Keepin’it REAL (KiR) was originally developed and tested in Phoenix more than 20 years ago. Our local communities partners identified the need to improve the substance abuse prevention programs available in the middle schools. We received several NIDA/NIH awards and developed and tested the intervention through Randomized Control Trials in partnership with local schools. More than 6,000 7th graders were part of the study. It was found to be efficacious.
2. You’re an expert on drug prevention and the Latino population for the US and your research on cultural diversity and youth substance prevention is highly recognized. These are pretty topical issues, along with your work in obesity and diabetes. Who’s using this research and how?
Although KiR was based in AZ and was developed by and for AZ youth, it is now licensed and commercially available. It is being used in 48 states of the union and in other countries. We never expected that KiR would have such impact but our colleagues in other states and countries tell us that it works in their context. We do not feel one hundred percent comfortable about it. We prefer to have the evidence that it actually works. We like for the intervention to be evaluated in different contexts and then if needed to be culturally adapted. Sometime communities feel that they cannot wait for the research to happen. There is a sense of urgency. It seems that from a community stand point, the research process moves a bit too slow.
There is also an adapted version of KiR for American Indian urban youth, it is called Living in Two Worlds. In this case, the intervention is only being used in AZ. We are trying to expand it to other states with large American Indian communities but we have not yet being successful in securing external funding. We were successful, however, in securing funding from NIDA/NIH to implement a cultural adapted version of KiR in Mexico. We received an R01 award and we are now testing the adapted version called Mantente REAL in the three largest cities in Mexico. More than 7,000 Mexican youth are participating. We have wonderful research partners in Mexico and are very enthusiastic about the potential for taking the intervention to scale at a national level there.
Our diabetes and obesity interventions are in the Randomized Control Trial phase and are mostly focusing on the Latinx community of AZ. We work with teens and their parents and come from a resiliency perspective. One of our interventions works specifically with clinically obese Latinx youth. It is giving us very strong results.
3. Congratulations on winning NDSW’s Knee/Wittman Lifetime Achievement Award. The release lists a long history of prolific research. What’s your current or next project, and can you tell us something about it?

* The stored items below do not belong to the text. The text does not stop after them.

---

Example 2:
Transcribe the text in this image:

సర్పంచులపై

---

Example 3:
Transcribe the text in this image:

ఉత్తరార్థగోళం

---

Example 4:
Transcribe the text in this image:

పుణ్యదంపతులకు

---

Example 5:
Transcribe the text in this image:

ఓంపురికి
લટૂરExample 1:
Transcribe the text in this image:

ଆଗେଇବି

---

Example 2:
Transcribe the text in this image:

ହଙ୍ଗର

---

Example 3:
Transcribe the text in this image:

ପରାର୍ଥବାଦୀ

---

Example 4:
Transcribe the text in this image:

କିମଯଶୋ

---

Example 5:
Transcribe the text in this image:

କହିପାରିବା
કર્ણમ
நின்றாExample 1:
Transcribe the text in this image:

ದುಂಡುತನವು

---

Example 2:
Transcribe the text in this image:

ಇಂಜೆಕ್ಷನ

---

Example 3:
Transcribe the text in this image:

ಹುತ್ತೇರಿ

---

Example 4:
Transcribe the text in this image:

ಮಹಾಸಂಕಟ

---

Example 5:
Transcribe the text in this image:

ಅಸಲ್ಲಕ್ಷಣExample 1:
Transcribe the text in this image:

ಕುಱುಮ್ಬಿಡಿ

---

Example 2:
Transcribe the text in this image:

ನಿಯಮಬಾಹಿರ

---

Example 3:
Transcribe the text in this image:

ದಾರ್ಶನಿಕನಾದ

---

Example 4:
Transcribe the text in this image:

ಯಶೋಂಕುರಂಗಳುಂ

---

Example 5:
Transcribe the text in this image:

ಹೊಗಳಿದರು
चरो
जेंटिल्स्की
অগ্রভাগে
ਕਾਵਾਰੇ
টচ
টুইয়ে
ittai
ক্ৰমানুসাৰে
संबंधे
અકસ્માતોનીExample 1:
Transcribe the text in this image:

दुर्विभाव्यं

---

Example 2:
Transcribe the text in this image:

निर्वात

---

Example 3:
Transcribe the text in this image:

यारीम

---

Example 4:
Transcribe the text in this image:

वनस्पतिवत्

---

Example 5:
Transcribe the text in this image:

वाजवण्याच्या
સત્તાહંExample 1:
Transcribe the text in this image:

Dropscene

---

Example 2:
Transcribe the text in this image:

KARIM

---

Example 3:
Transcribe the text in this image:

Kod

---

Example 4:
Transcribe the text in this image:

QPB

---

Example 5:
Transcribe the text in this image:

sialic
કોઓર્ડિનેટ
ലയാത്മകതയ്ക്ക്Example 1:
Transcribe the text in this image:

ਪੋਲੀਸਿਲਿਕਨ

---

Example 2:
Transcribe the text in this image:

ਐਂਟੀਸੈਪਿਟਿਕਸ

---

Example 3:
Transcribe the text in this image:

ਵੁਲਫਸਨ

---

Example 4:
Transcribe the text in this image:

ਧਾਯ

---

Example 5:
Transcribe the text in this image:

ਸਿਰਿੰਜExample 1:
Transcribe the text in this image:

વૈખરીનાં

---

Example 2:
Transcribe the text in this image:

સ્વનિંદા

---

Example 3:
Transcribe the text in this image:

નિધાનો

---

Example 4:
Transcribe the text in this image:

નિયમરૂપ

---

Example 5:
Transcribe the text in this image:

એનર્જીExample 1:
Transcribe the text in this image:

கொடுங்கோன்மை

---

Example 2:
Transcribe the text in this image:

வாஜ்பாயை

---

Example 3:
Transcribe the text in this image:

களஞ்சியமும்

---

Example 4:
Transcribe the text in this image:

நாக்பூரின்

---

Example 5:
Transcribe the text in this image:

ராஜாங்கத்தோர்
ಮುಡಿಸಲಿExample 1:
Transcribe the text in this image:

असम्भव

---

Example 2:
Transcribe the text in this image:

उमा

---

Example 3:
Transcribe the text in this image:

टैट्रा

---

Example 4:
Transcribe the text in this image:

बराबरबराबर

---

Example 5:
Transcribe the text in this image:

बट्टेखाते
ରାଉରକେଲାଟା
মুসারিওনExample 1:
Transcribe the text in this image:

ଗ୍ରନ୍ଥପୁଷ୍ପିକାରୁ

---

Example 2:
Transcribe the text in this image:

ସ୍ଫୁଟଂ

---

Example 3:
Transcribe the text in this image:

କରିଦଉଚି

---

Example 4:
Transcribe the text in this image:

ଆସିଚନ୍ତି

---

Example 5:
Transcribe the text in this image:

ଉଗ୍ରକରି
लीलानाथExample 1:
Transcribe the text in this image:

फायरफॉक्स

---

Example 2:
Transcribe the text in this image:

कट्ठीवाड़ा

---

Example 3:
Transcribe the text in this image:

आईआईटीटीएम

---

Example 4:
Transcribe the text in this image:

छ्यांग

We have founded a new center called the “Global Center for Applied Health Research.” I am its founding director and feel very privileged to be working with my local team am=nd partners in 14 countries outside of the US. Much of work emerged from requests to use one of our efficacious interventions. We are conduct cultural adaptations and testing the adapted versions of the interventions in country. Mexico as our neighbor is our priority country where we are involved in two large NIH-funded studies. In the other countries we are developing smaller scale adaptation and feasibility studies. I am traveling a lot. In the last month I was in Mexico, Kenya, England, China and Portugal. I am learning a lot and enjoying all of our international partnerships.